検査治具と言っても一般の人にはまず馴染みがない用語のはずです。治具という言葉を今まで聞いたことも使ったこともない人がほとんどではないでしょうか。何か器具とか用具のようなものかという気がしますが、確かにこのイメージは大きくは間違っていません。検査治具とは、主に工業製品や部品の製造工場で、製品の検査に用いられる特別な用具と考えて構わないからです。
実態としては非常に広範囲にわたっているのですが、普通の人でもイメージしやすいように分かりやすい事例に絞りますと、例えばある工場ではボルトとかナットのような部品を製造していると仮定します。当然ながら製品の大きさには決まった仕様があり、そこから外れると不良品です。さて、では仕様どおりの大きさかどうかをどうやって素早く、かつ確実に確認すれば良いかという問題から生み出されたのが検査治具となります。大きさを測るのですから教科書的には物差しを使うことになり、ある程度以上に細かく厳密に測ろうと思えば、一般の定規ではなくノギスとかマイクロメーターを思い浮かべる人もいるかもしれません。

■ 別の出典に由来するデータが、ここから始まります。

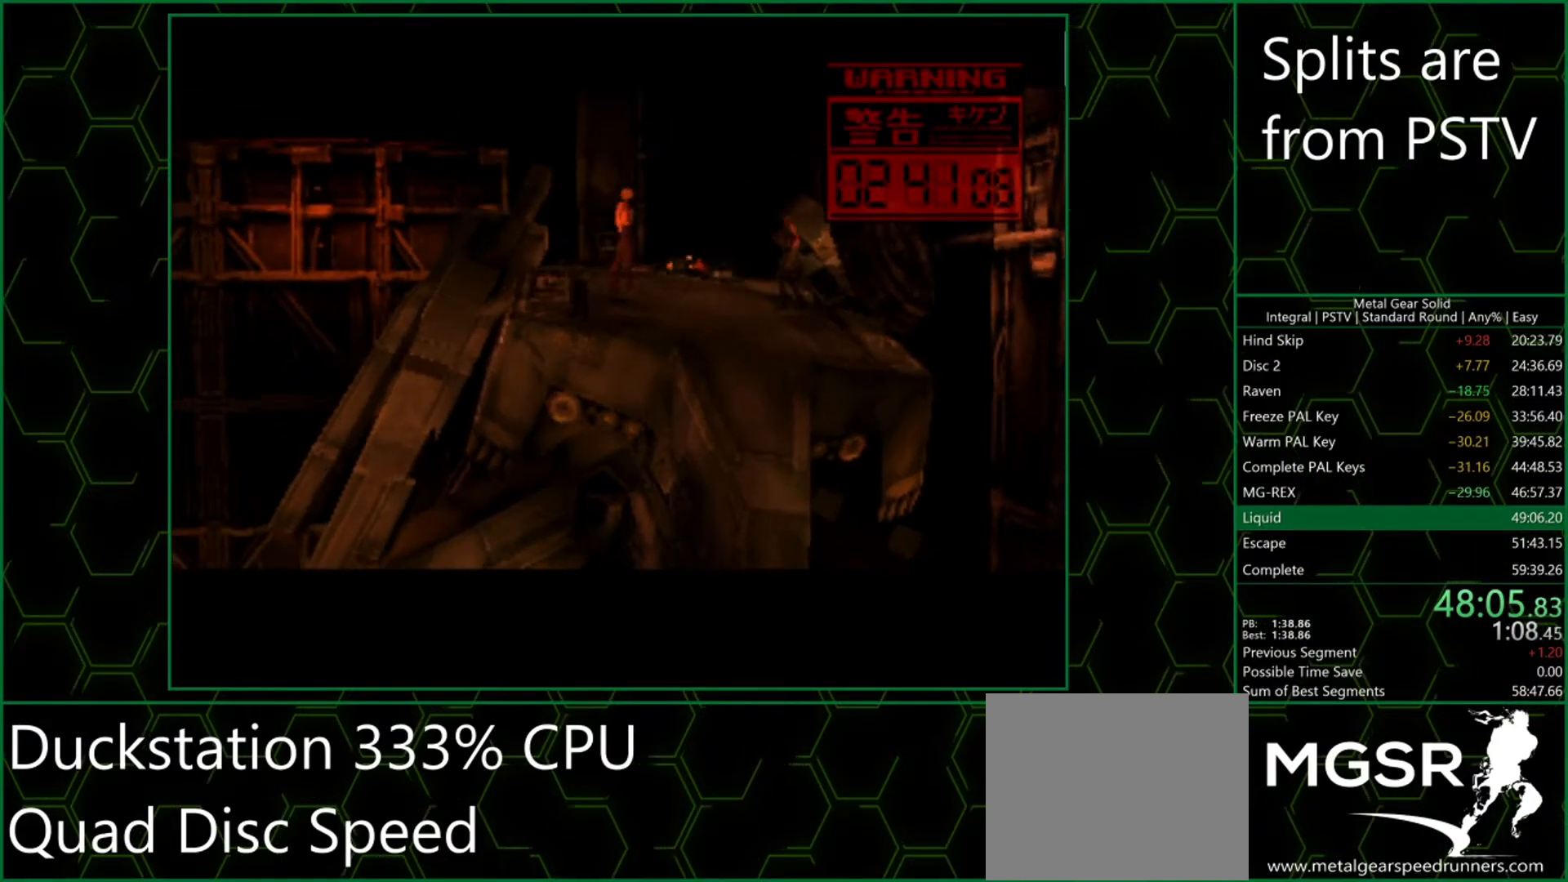
{"buttons": [], "button_events": [[133, "DPAD_LEFT", "down"], [433, "DPAD_LEFT", "up"]]}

しかし出来上がったボルトの一つ一つにノギスを当てて長さを測るのではあまりに時間がかかりすぎますし、目視では当然誤差も生じます。そういうやり方ではなく、予めそのボルトが丁度ぴったりと嵌るよう型枠的な部品を作っておけば、いちいちノギスを当てることなく仕様通りかどうかを素早くチェックできるでしょう。これが検査治具です。